* AIM OF THE EXERCISE *
Write out all of the listing exactly. Add nothing to it.

* DATASET EXCERPTS *
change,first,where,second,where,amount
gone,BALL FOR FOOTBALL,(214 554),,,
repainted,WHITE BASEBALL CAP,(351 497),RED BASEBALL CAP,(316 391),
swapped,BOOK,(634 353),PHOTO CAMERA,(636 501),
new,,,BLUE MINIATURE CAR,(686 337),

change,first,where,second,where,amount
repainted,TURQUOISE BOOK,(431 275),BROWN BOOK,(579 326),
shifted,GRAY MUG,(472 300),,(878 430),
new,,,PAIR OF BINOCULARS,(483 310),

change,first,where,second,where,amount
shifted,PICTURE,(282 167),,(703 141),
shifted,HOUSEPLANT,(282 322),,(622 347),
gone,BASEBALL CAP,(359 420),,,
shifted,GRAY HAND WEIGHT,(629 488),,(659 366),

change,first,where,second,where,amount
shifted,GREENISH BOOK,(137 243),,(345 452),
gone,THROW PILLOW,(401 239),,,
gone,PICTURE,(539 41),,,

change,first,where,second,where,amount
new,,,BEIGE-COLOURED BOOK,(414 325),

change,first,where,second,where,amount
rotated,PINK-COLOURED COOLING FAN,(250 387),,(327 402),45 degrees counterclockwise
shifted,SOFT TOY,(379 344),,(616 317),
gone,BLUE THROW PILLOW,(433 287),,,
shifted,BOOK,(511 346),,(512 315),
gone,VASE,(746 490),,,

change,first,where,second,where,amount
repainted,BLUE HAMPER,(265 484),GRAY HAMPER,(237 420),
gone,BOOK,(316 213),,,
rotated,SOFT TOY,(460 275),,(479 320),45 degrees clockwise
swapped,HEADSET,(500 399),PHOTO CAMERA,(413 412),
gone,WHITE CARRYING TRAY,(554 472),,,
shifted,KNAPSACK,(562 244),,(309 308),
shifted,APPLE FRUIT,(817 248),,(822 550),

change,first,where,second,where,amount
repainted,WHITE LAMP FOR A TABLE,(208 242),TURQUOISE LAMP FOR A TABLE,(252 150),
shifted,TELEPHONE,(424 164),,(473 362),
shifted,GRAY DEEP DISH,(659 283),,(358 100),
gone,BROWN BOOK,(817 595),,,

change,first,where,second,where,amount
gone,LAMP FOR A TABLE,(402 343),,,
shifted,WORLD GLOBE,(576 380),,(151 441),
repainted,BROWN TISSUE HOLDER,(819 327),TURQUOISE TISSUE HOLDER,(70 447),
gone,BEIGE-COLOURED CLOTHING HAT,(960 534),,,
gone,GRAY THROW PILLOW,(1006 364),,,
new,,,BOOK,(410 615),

* RESULT *
change,first,where,second,where,amount
gone,BALL FOR FOOTBALL,(214 554),,,
repainted,WHITE BASEBALL CAP,(351 497),RED BASEBALL CAP,(316 391),
swapped,BOOK,(634 353),PHOTO CAMERA,(636 501),
new,,,BLUE MINIATURE CAR,(686 337),

change,first,where,second,where,amount
repainted,TURQUOISE BOOK,(431 275),BROWN BOOK,(579 326),
shifted,GRAY MUG,(472 300),,(878 430),
new,,,PAIR OF BINOCULARS,(483 310),

change,first,where,second,where,amount
shifted,PICTURE,(282 167),,(703 141),
shifted,HOUSEPLANT,(282 322),,(622 347),
gone,BASEBALL CAP,(359 420),,,
shifted,GRAY HAND WEIGHT,(629 488),,(659 366),

change,first,where,second,where,amount
shifted,GREENISH BOOK,(137 243),,(345 452),
gone,THROW PILLOW,(401 239),,,
gone,PICTURE,(539 41),,,

change,first,where,second,where,amount
new,,,BEIGE-COLOURED BOOK,(414 325),

change,first,where,second,where,amount
rotated,PINK-COLOURED COOLING FAN,(250 387),,(327 402),45 degrees counterclockwise
shifted,SOFT TOY,(379 344),,(616 317),
gone,BLUE THROW PILLOW,(433 287),,,
shifted,BOOK,(511 346),,(512 315),
gone,VASE,(746 490),,,

change,first,where,second,where,amount
repainted,BLUE HAMPER,(265 484),GRAY HAMPER,(237 420),
gone,BOOK,(316 213),,,
rotated,SOFT TOY,(460 275),,(479 320),45 degrees clockwise
swapped,HEADSET,(500 399),PHOTO CAMERA,(413 412),
gone,WHITE CARRYING TRAY,(554 472),,,
shifted,KNAPSACK,(562 244),,(309 308),
shifted,APPLE FRUIT,(817 248),,(822 550),

change,first,where,second,where,amount
repainted,WHITE LAMP FOR A TABLE,(208 242),TURQUOISE LAMP FOR A TABLE,(252 150),
shifted,TELEPHONE,(424 164),,(473 362),
shifted,GRAY DEEP DISH,(659 283),,(358 100),
gone,BROWN BOOK,(817 595),,,

change,first,where,second,where,amount
gone,LAMP FOR A TABLE,(402 343),,,
shifted,WORLD GLOBE,(576 380),,(151 441),
repainted,BROWN TISSUE HOLDER,(819 327),TURQUOISE TISSUE HOLDER,(70 447),
gone,BEIGE-COLOURED CLOTHING HAT,(960 534),,,
gone,GRAY THROW PILLOW,(1006 364),,,
new,,,BOOK,(410 615),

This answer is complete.